Deutschland
German Finance Minister Olaf Scholz attends a joint news conference with Justice Minister Christine Lambrecht in Berlin, Germany, October 7, 2020. REUTERS/Hannibal Hanschke

Vizekanzler Olaf Scholz (SPD) hat überraschend angekündigt, dass die Bundesregierung nun doch Rassismus innerhalb der Polizei untersuchen lassen wolle. Bild: reuters / HANNIBAL HANSCHKE

Vizekanzler Scholz kündigt Rassismus-Studie bei der Polizei an

Vizekanzler Olaf Scholz (SPD) hat überraschend angekündigt, dass die Bundesregierung nun doch Rassismus innerhalb der Polizei untersuchen lassen wolle. "Es wird eine Studie geben", sagte der SPD-Politiker laut WDR COSMO-Podcast "Machiavelli". "Wir überlegen noch, wie wir sie nennen." Er tausche sich dazu "jeden zweiten Tag" mit Bundesinnenminister Horst Seehofer (CSU) aus. Auch nach Informationen der "Rheinischen Post" zeichnet sich eine Lösung ab.

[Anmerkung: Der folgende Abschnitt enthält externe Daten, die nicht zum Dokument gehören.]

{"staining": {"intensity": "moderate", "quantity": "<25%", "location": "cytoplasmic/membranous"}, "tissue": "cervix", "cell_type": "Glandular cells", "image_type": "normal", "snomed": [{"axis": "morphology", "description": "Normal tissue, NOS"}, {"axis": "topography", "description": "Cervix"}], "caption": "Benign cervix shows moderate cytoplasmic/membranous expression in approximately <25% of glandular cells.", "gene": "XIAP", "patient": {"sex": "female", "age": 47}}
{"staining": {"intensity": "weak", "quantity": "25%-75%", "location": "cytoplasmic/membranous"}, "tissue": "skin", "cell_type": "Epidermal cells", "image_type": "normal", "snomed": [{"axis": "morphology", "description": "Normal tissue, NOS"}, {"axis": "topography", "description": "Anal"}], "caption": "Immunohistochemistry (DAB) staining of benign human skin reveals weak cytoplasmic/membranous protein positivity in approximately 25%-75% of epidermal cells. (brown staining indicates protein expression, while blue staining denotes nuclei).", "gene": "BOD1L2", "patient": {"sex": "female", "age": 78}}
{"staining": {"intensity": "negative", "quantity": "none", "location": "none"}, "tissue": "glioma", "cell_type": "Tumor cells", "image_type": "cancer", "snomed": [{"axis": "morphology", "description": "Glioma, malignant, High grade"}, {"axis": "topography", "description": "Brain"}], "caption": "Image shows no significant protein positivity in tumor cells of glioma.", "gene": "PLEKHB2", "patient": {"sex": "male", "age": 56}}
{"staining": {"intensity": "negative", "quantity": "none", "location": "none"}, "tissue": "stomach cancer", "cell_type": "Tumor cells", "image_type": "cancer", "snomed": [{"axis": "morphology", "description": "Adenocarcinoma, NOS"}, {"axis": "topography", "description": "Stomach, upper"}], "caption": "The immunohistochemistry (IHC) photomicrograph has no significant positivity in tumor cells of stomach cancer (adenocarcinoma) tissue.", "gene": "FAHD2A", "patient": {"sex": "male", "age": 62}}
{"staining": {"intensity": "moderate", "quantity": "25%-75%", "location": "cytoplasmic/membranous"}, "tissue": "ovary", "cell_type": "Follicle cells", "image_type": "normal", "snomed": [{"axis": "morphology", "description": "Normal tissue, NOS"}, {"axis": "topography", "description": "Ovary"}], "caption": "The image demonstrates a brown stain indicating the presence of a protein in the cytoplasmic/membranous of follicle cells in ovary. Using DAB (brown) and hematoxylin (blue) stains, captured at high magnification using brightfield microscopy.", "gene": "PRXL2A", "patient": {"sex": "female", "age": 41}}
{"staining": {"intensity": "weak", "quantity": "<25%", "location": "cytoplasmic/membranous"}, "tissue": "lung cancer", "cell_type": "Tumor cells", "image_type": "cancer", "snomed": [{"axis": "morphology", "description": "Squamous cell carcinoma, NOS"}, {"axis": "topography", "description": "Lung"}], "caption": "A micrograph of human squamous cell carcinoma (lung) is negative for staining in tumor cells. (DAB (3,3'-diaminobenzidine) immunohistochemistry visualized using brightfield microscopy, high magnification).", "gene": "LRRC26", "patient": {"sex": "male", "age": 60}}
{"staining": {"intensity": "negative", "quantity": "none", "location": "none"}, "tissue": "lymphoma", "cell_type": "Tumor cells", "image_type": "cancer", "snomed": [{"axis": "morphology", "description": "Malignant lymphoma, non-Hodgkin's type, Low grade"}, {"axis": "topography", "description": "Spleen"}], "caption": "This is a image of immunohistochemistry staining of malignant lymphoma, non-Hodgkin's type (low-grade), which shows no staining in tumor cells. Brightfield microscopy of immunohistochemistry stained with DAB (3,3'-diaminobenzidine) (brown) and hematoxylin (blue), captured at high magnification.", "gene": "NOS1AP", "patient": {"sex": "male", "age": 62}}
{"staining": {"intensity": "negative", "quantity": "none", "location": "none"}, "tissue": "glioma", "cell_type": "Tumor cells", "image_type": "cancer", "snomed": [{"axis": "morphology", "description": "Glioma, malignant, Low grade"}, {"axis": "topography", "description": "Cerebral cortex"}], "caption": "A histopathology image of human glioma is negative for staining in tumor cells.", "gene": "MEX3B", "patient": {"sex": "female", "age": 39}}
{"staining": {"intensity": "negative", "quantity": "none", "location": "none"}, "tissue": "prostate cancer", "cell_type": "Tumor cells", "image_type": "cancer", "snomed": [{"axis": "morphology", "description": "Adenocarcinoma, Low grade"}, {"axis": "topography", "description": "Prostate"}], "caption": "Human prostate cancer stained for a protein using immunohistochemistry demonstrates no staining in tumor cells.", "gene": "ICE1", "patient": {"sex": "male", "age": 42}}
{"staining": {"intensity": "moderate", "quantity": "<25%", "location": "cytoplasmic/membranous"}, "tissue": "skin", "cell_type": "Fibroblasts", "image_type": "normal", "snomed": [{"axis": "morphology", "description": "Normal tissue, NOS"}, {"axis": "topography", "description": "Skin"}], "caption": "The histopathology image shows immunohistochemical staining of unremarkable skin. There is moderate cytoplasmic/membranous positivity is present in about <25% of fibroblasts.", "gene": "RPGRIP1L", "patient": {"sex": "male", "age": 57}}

Seehofer hat eine Rassismus-Studie, die nur die Polizei in den Blick nimmt, wiederholt abgelehnt. Er zeigte sich aber offen, im Rahmen einer umfassenden Studie zu Rassismus in der Gesellschaft auch die Sicherheitsbehörden zu untersuchen. Noch in der vergangenen Woche betonte Seehofer, "dass wir kein strukturelles Problem mit Rechtsextremismus in den Sicherheitsbehörden von Bund und Ländern haben".

Scholz: "Studie hätte längst in Auftrag gegeben sein müssen"

Scholz kritisierte im WDR-Podcast: "Eine Studie hätte längst in Auftrag gegeben sein müssen." Er zeigte sich zuversichtlich, dass dies nun zeitnah passiere.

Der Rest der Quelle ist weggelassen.